Information shown →
● ● ● ●
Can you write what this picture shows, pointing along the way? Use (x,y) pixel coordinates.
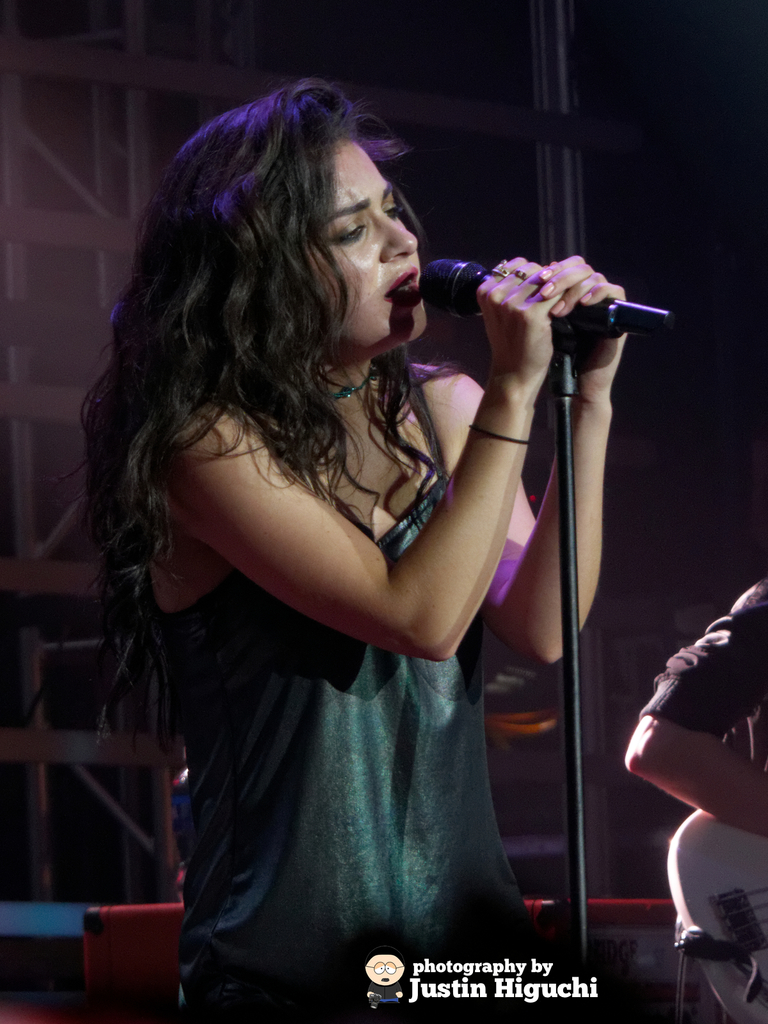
In this picture we can see a girl (350,761) wearing a green top (373,714) is singing on the microphone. Beside there a half image of the boy (671,699) who is sitting and playing the white guitar (689,853). Behind there is a pipes frame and in the front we can see some quote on the bottom side of the image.
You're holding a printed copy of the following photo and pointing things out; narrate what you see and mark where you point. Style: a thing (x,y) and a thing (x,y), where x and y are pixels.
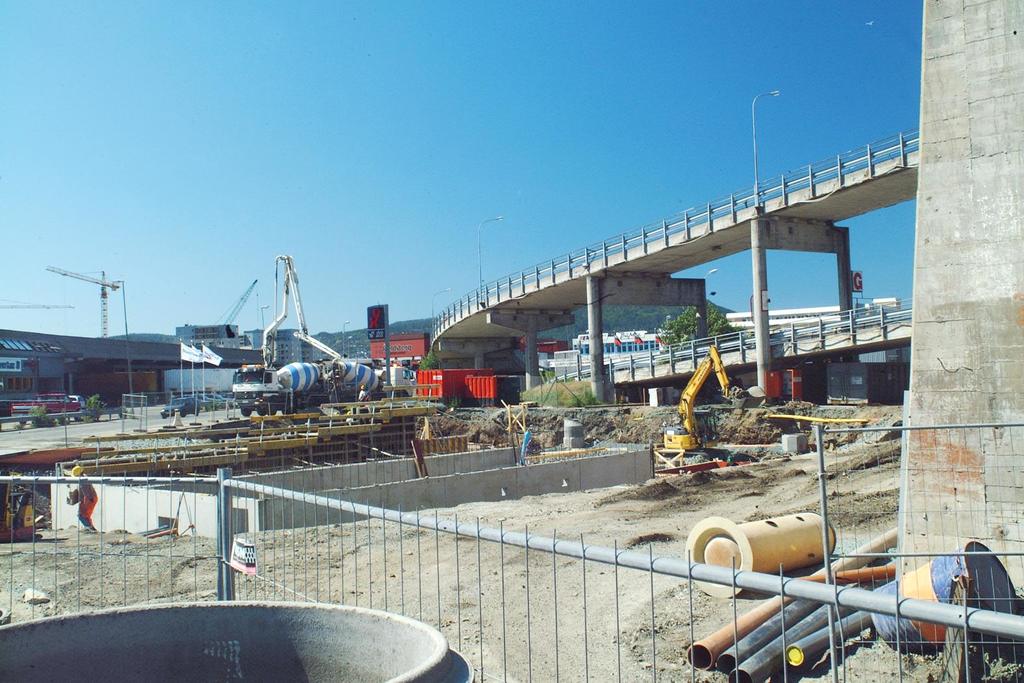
In this image we can see few vehicles (284,391) on the road (59,426), there are few metal pipes (813,605), a wall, crane (690,392), railing (813,591), few objects (775,544) and a person (87,493) standing on the ground (542,520), there are poles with boards (381,334), buildings (635,346), a bridge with lights (495,223) and there are few flags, trees (429,365), mountains (582,315) and the sky (457,123) in the background (420,139).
● ● ● ●
What is needed → Every line of the listing is to be retyped exactly; pictures stay out.

Response to this task →
Can you write what this picture shows, pointing along the way? Use (x,y) pixel coordinates.
In this picture we can see a girl (350,761) wearing a green top (373,714) is singing on the microphone. Beside there a half image of the boy (671,699) who is sitting and playing the white guitar (689,853). Behind there is a pipes frame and in the front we can see some quote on the bottom side of the image.
You're holding a printed copy of the following photo and pointing things out; narrate what you see and mark where you point. Style: a thing (x,y) and a thing (x,y), where x and y are pixels.
In this image we can see few vehicles (284,391) on the road (59,426), there are few metal pipes (813,605), a wall, crane (690,392), railing (813,591), few objects (775,544) and a person (87,493) standing on the ground (542,520), there are poles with boards (381,334), buildings (635,346), a bridge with lights (495,223) and there are few flags, trees (429,365), mountains (582,315) and the sky (457,123) in the background (420,139).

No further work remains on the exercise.